Records for the task section start

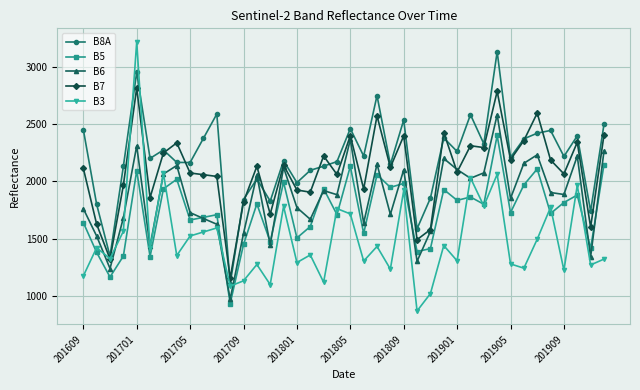

What is the value of the B8A point at the 35th from the left?

2420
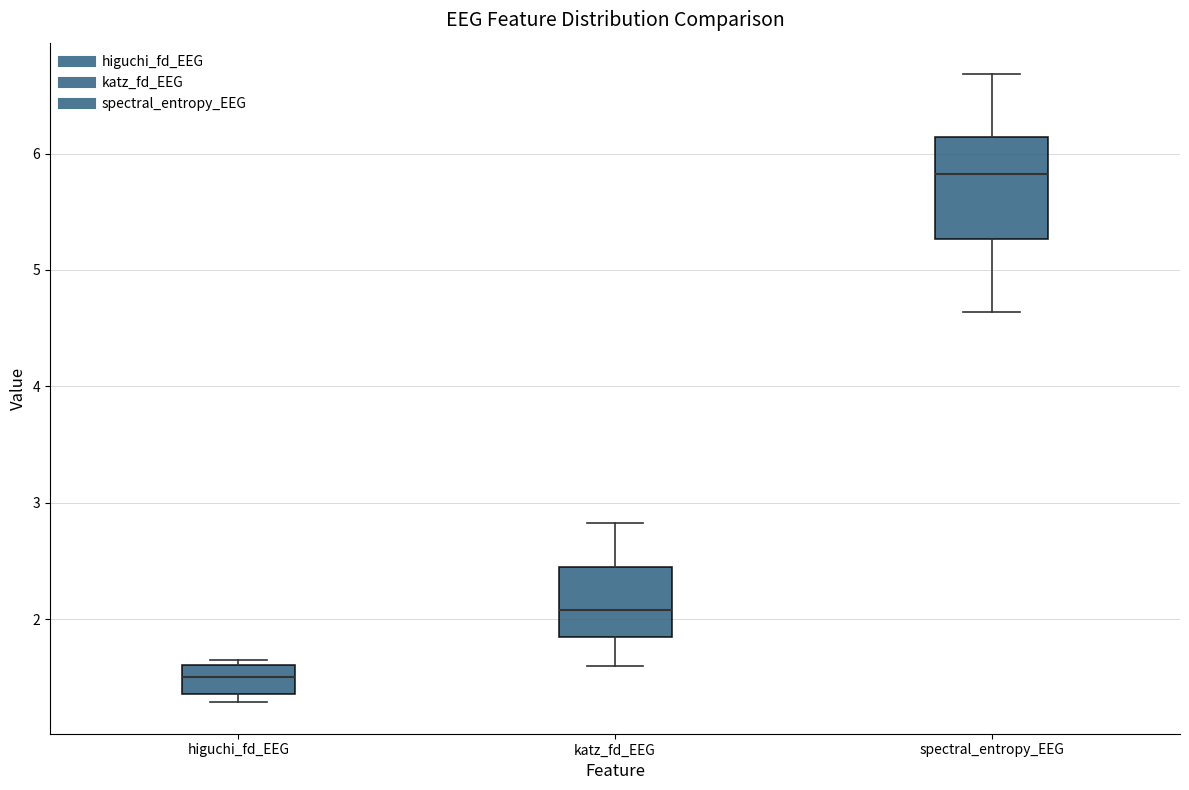

Which box is the tallest, from its lower edge to its upper edge?

spectral_entropy_EEG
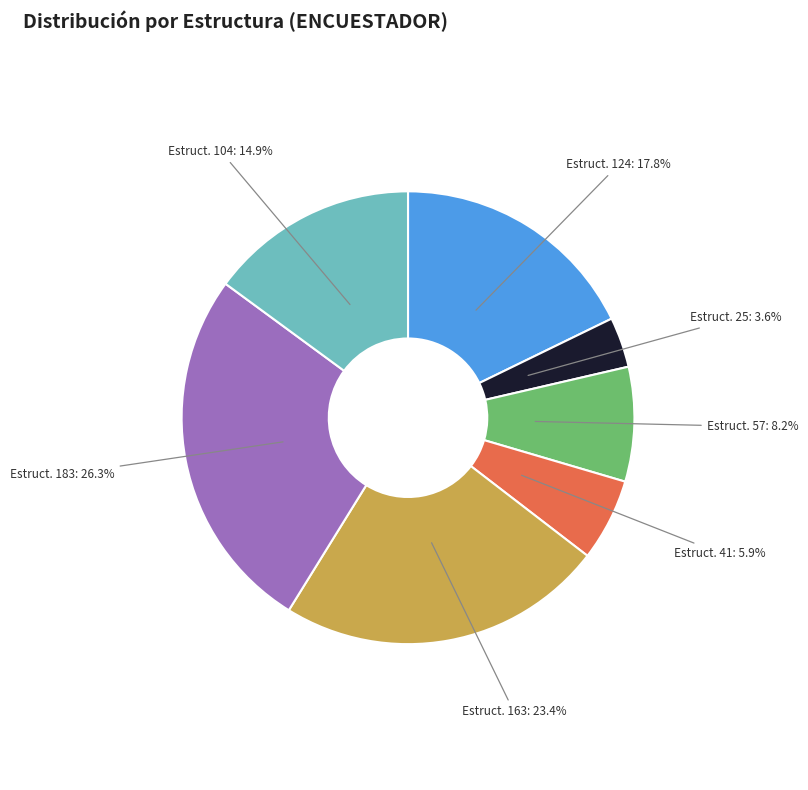

Is the sum of Estruct. 163 and Estruct. 104 greater than half?

No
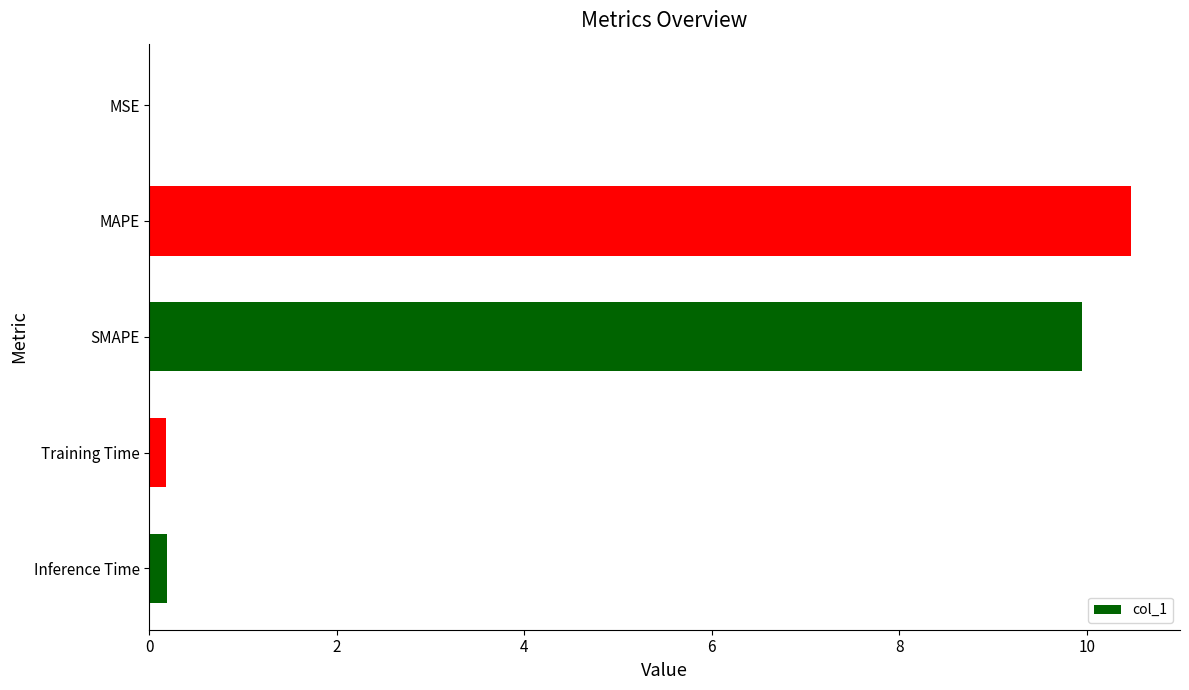

Which has a higher value, MAPE or Training Time?

MAPE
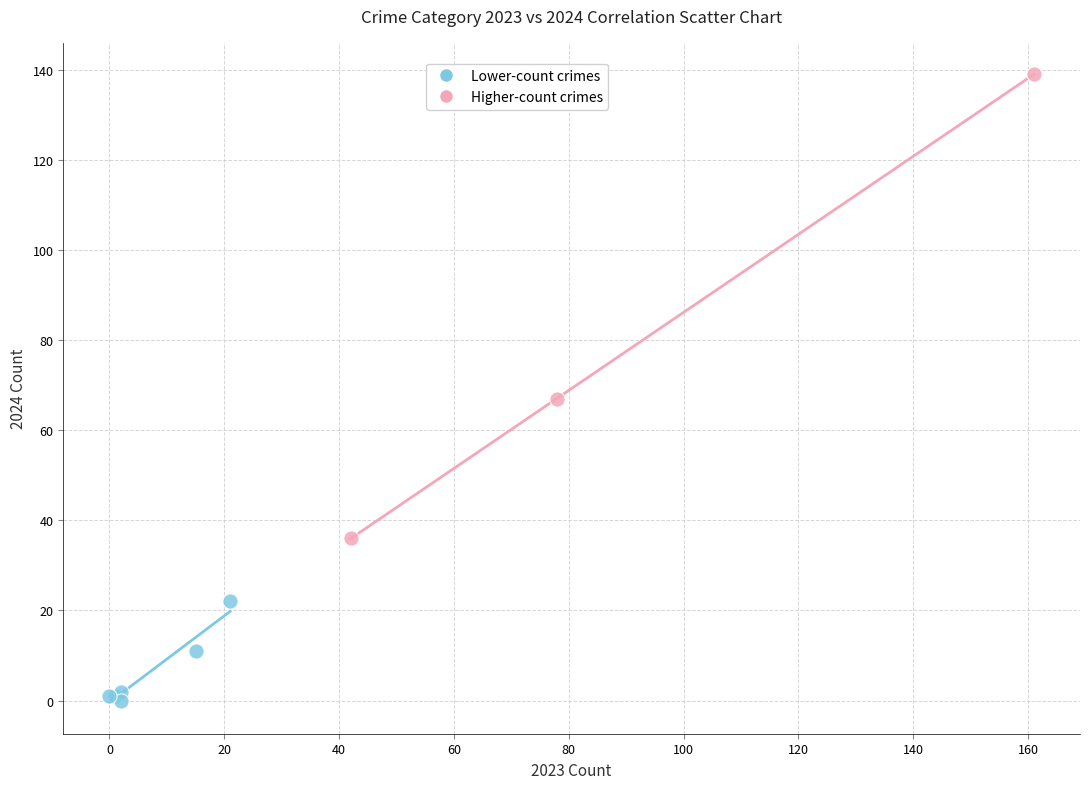

Which series has the largest Y range (max minus min)?

Higher-count crimes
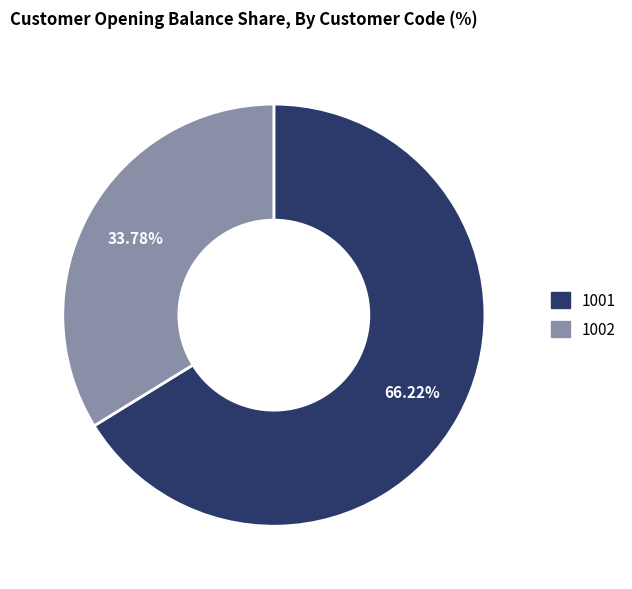

Rank the categories by value from highest to lowest.

1001, 1002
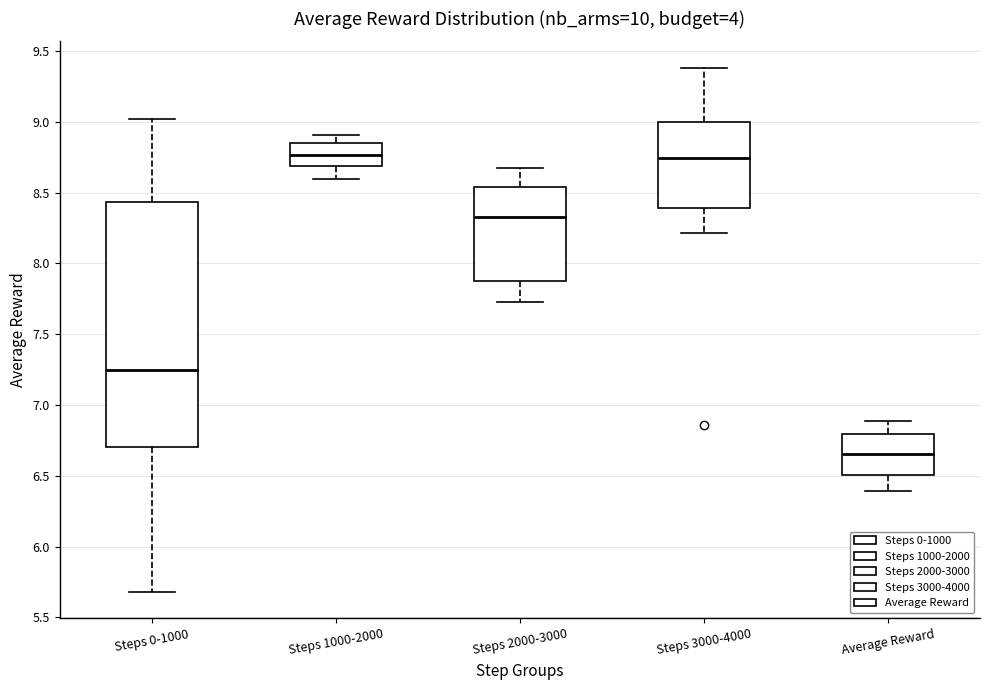

Where does the upper whisker of the box for Steps 1000-2000 end on the y-axis? The values are not printed on the chart, so give them approximately, as read against the axis.

8.90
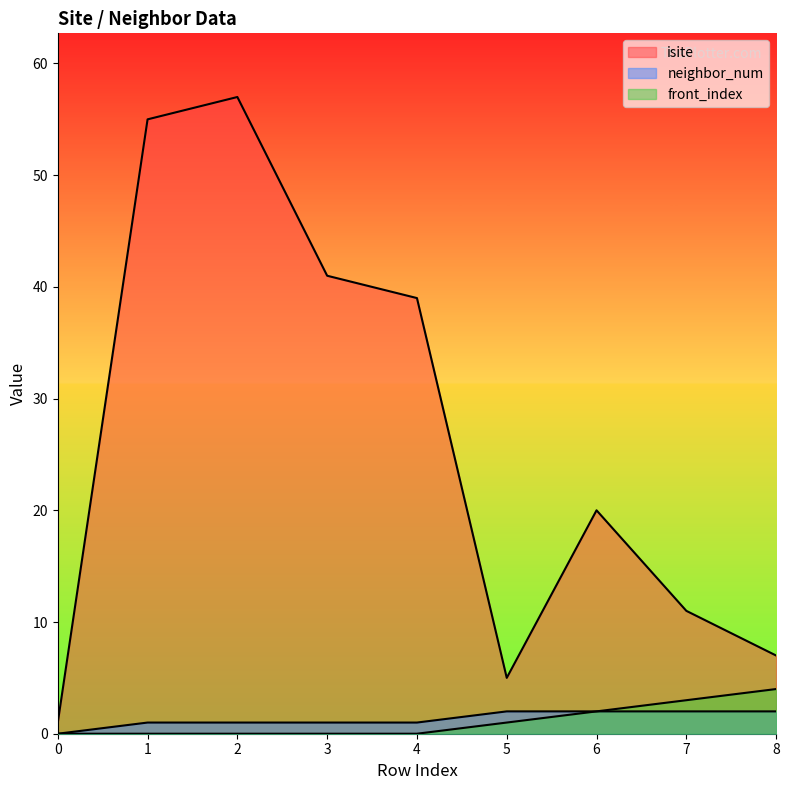

What is the approximate value of isite at 4?

39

Records for the task section end

### Action item
Copy out all of the material above word for word, leaving the pictures out.

### Response below
What is the value of the B8A point at the 35th from the left?

2420

Which box is the tallest, from its lower edge to its upper edge?

spectral_entropy_EEG

Is the sum of Estruct. 163 and Estruct. 104 greater than half?

No

Which has a higher value, MAPE or Training Time?

MAPE

Which series has the largest Y range (max minus min)?

Higher-count crimes

Rank the categories by value from highest to lowest.

1001, 1002

Where does the upper whisker of the box for Steps 1000-2000 end on the y-axis? The values are not printed on the chart, so give them approximately, as read against the axis.

8.90

What is the approximate value of isite at 4?

39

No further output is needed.